• What the task asks: Line by line, repeat the data below exactly, beginning at the first line and ending at the line with "accessing the site, and". Omit pictures.

• Data for processing:

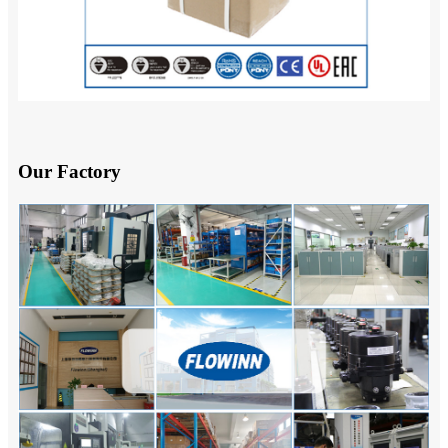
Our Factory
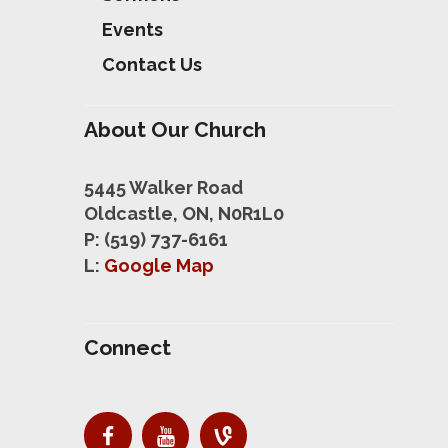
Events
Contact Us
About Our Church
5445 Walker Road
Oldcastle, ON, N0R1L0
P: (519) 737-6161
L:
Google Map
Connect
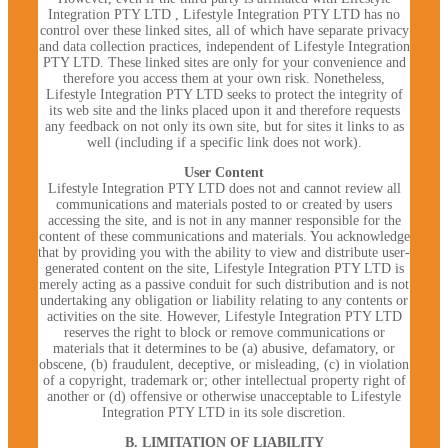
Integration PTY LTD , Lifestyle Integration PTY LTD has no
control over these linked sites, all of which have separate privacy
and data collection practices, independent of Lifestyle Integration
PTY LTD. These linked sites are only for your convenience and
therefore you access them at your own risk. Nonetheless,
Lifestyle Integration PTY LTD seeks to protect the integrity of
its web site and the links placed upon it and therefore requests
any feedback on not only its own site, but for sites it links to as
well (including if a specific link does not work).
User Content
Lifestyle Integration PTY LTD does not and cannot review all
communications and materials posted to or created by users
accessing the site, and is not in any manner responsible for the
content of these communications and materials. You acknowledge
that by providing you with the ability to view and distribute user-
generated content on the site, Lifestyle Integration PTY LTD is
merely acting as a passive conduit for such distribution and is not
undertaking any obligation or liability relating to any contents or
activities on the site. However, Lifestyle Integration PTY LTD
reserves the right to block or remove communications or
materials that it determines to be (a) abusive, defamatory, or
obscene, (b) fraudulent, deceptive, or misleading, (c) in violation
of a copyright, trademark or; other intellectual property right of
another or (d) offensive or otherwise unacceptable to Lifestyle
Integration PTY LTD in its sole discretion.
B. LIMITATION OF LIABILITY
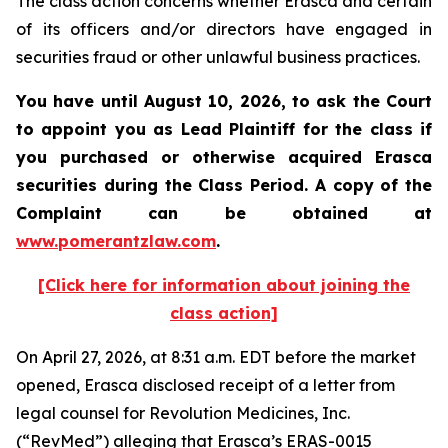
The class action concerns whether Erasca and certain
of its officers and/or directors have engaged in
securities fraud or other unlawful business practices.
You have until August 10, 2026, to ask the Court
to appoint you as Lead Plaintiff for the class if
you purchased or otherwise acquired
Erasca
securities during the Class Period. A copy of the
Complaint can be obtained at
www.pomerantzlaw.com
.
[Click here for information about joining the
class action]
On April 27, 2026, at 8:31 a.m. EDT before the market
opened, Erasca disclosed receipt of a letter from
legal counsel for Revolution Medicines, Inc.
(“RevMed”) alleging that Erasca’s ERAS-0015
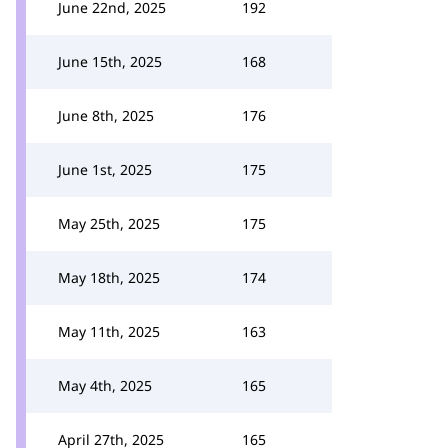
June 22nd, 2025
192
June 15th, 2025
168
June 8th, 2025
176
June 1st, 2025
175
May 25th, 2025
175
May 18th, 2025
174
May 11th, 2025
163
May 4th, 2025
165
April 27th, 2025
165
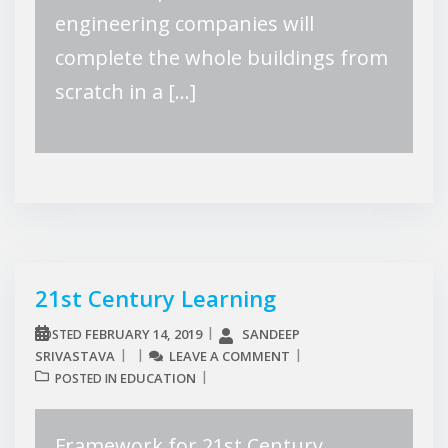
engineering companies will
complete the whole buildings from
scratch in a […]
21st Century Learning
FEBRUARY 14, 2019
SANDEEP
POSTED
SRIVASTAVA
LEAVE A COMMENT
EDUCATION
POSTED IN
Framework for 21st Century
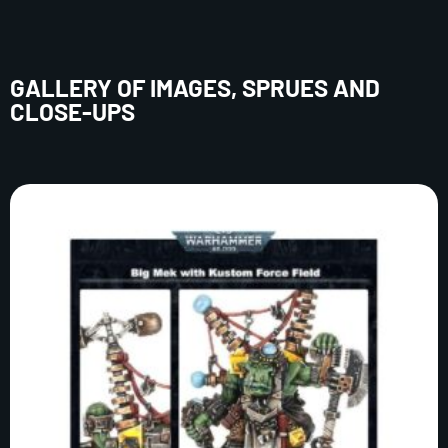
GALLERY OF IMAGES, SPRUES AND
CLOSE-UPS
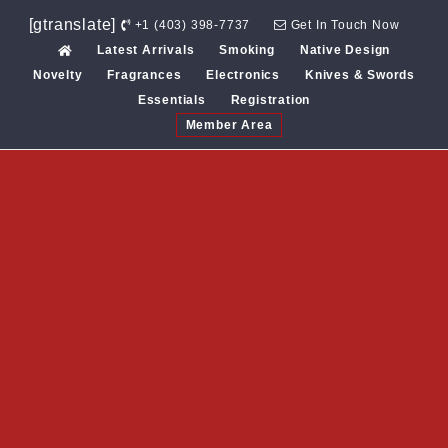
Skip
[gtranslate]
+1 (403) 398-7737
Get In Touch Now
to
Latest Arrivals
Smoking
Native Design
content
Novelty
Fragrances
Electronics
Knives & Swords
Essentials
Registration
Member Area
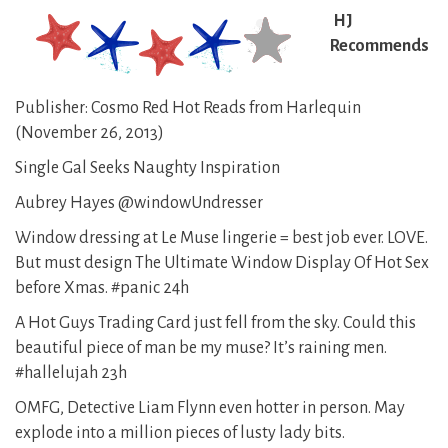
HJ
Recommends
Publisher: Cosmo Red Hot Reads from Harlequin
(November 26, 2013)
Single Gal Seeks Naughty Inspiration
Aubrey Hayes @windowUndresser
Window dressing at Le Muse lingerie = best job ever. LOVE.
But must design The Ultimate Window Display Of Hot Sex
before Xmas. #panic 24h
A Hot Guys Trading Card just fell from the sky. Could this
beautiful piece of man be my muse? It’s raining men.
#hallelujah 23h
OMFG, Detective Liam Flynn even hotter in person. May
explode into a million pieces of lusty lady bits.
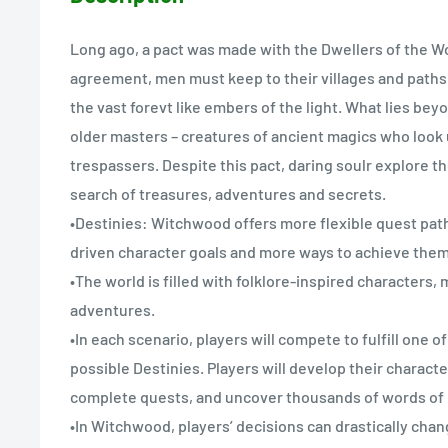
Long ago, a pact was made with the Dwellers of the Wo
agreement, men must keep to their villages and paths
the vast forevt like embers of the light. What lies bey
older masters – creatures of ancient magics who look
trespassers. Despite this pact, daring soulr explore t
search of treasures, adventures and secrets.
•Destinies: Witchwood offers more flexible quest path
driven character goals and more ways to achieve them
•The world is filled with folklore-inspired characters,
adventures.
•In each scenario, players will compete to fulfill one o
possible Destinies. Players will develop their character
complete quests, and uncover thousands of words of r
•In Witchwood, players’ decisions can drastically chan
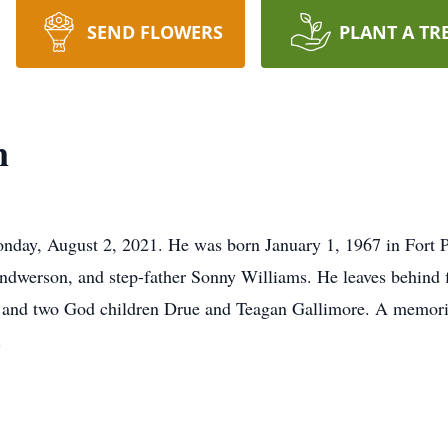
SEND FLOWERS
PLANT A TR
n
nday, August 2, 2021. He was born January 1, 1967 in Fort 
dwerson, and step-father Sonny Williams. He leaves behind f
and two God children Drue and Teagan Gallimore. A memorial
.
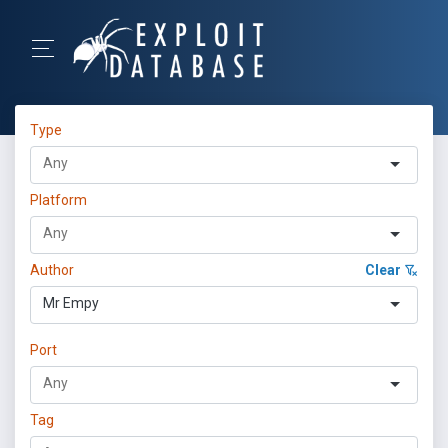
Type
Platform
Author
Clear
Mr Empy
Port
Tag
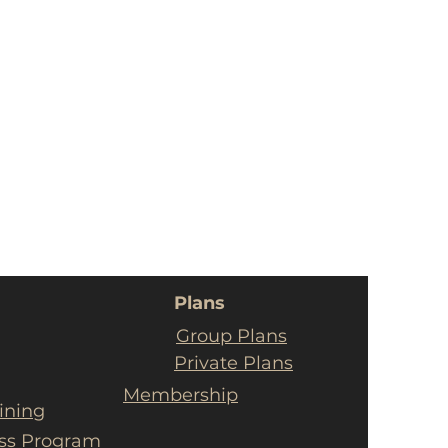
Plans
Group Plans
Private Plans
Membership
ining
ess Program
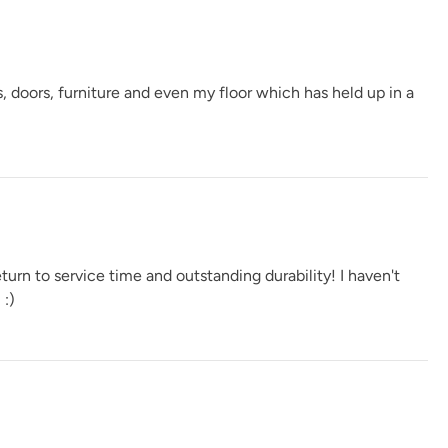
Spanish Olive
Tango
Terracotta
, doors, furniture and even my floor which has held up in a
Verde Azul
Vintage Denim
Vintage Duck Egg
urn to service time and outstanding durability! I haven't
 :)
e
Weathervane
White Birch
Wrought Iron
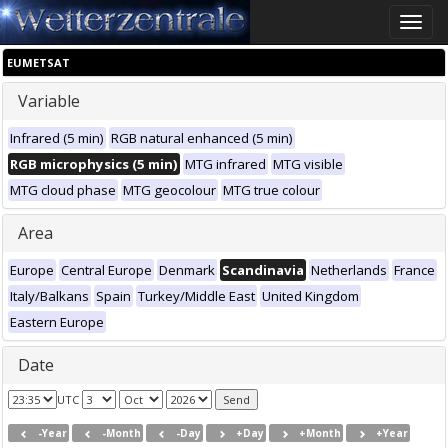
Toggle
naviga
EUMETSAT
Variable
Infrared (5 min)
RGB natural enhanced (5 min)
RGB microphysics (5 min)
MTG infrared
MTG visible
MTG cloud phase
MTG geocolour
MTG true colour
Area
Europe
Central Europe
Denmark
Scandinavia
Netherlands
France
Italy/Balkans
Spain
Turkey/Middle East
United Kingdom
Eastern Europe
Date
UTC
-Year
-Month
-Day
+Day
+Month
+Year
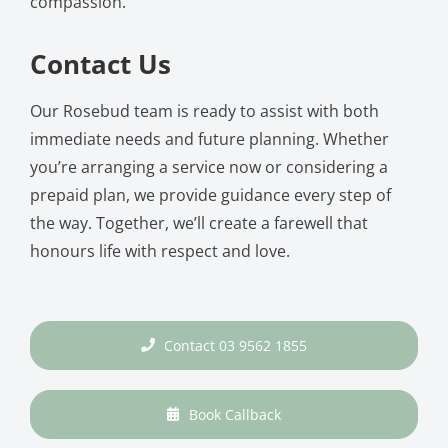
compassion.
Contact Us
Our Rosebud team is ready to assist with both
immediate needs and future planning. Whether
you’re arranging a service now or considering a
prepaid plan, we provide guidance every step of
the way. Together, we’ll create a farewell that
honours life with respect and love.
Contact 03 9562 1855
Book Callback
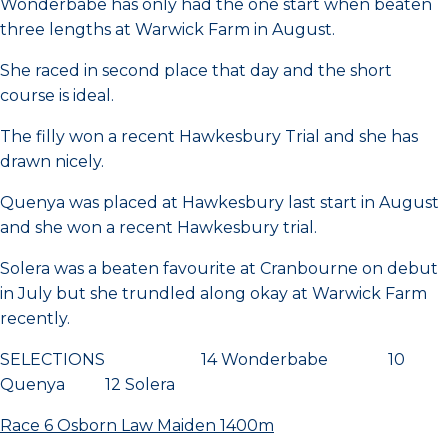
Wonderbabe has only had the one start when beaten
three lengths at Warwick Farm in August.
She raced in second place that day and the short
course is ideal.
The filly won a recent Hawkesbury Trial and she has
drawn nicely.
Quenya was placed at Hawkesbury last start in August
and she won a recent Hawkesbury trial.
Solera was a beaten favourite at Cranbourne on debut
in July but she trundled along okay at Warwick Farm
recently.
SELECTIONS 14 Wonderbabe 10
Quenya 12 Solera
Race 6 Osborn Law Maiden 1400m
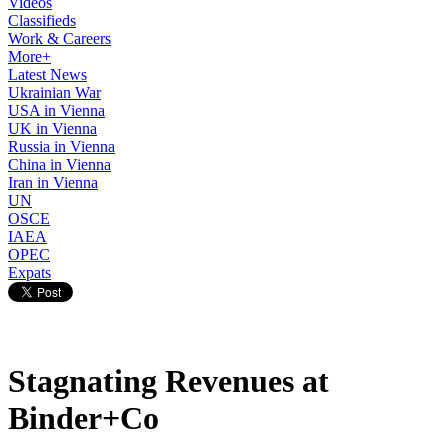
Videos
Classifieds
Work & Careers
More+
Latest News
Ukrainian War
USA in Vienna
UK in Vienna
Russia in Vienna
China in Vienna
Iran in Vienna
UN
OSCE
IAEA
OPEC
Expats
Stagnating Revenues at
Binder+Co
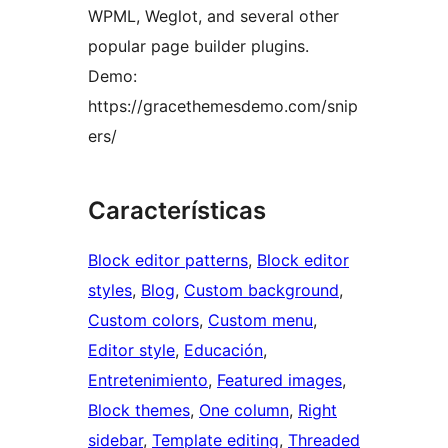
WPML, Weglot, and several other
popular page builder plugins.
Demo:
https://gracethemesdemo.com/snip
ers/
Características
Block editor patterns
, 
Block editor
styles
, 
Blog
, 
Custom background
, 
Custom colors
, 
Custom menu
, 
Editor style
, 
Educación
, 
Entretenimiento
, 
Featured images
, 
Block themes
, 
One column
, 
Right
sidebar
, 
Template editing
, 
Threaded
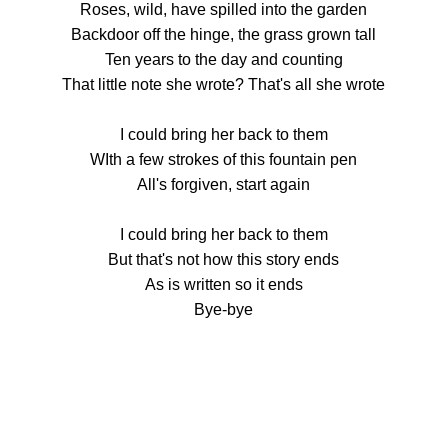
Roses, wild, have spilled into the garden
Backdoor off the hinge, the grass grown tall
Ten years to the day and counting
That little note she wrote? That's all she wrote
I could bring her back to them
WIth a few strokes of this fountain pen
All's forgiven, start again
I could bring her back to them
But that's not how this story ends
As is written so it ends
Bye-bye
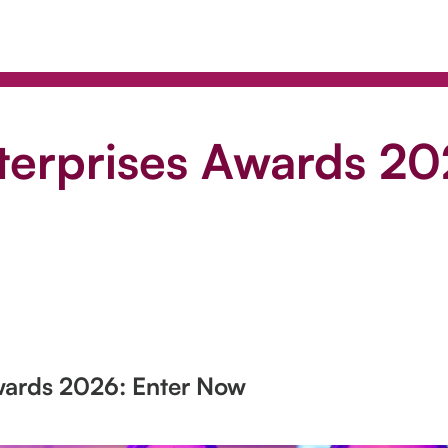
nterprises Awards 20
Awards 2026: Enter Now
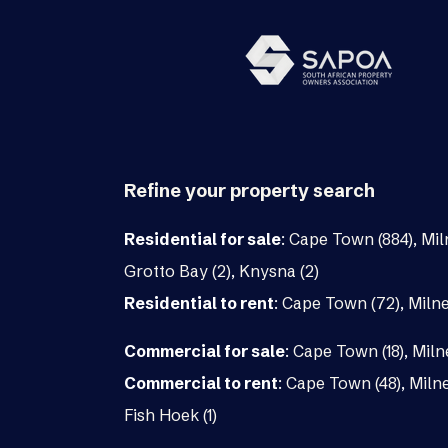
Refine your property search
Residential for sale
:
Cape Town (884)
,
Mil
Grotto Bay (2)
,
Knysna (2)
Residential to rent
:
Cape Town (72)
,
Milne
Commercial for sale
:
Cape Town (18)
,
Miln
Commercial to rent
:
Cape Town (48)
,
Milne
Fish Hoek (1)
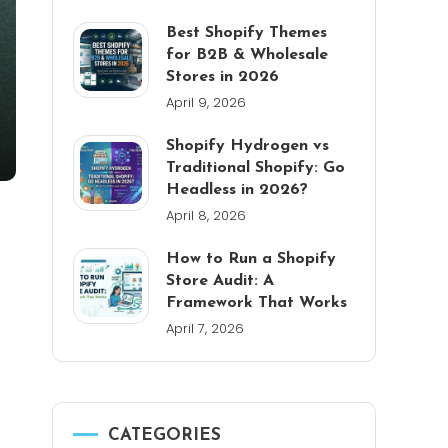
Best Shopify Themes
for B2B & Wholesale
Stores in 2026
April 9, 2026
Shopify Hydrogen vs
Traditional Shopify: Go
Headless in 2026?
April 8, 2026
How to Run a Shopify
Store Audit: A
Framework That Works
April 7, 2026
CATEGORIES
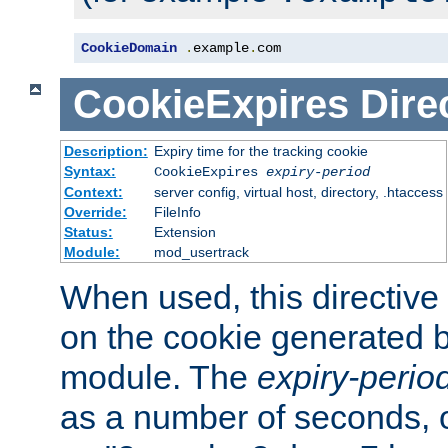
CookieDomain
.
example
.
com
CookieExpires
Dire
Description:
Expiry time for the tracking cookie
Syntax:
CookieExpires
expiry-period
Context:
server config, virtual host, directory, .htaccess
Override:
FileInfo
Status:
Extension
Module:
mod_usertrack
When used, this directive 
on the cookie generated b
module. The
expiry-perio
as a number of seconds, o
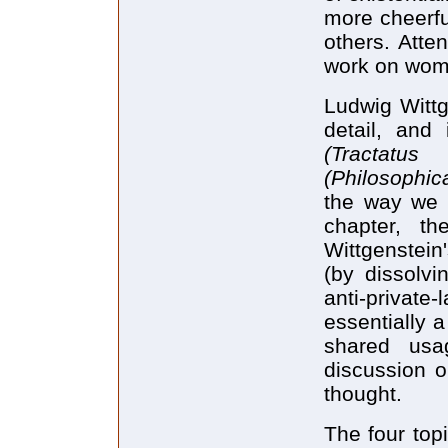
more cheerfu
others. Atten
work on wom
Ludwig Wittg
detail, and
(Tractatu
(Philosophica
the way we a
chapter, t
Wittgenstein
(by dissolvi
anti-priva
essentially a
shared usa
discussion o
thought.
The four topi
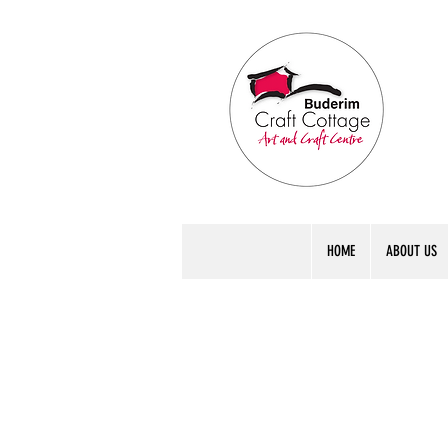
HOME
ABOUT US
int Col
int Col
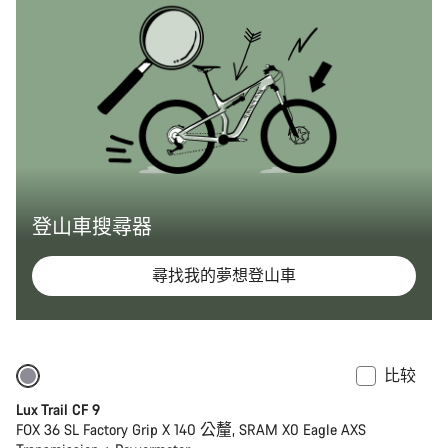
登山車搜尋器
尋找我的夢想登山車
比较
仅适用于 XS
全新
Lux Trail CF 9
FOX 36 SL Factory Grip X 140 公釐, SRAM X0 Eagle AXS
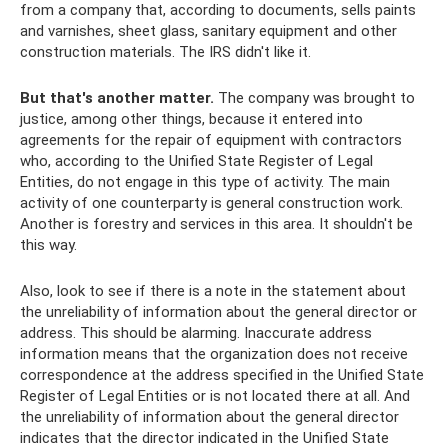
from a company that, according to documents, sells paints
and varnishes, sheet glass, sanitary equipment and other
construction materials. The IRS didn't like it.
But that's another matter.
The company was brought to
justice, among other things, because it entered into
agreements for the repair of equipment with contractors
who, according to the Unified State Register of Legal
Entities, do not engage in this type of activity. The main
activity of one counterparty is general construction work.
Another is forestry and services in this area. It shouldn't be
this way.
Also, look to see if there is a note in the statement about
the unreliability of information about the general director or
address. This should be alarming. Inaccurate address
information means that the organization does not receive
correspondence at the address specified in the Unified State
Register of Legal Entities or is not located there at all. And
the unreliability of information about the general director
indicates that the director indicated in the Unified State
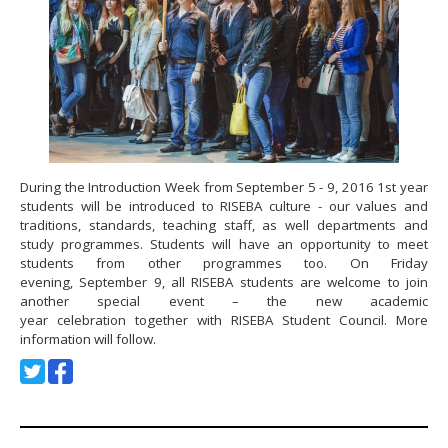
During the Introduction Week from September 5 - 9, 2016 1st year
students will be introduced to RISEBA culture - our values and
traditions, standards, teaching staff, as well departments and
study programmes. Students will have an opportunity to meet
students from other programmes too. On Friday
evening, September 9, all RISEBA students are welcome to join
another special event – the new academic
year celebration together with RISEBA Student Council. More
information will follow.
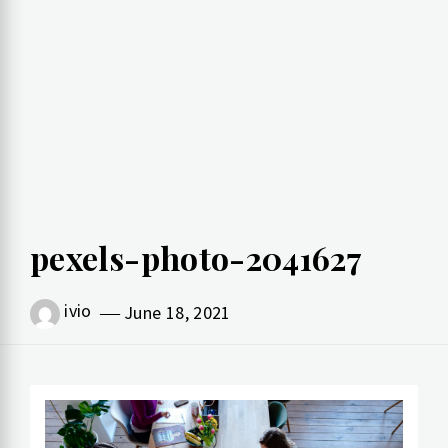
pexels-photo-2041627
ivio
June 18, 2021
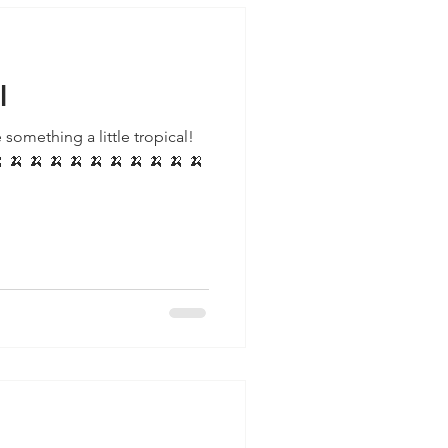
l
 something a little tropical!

• Reply:
Our Factory
Events
Contact Us
About Our Church
5445 Walker Road
Oldcastle, ON, N0R1L0
P: (519) 737-6161
L:
Google Map
Connect
Integration PTY LTD , Lifestyle Integration PTY LTD has no
control over these linked sites, all of which have separate privacy
and data collection practices, independent of Lifestyle Integration
PTY LTD. These linked sites are only for your convenience and
therefore you access them at your own risk. Nonetheless,
Lifestyle Integration PTY LTD seeks to protect the integrity of
its web site and the links placed upon it and therefore requests
any feedback on not only its own site, but for sites it links to as
well (including if a specific link does not work).
User Content
Lifestyle Integration PTY LTD does not and cannot review all
communications and materials posted to or created by users
accessing the site, and is not in any manner responsible for the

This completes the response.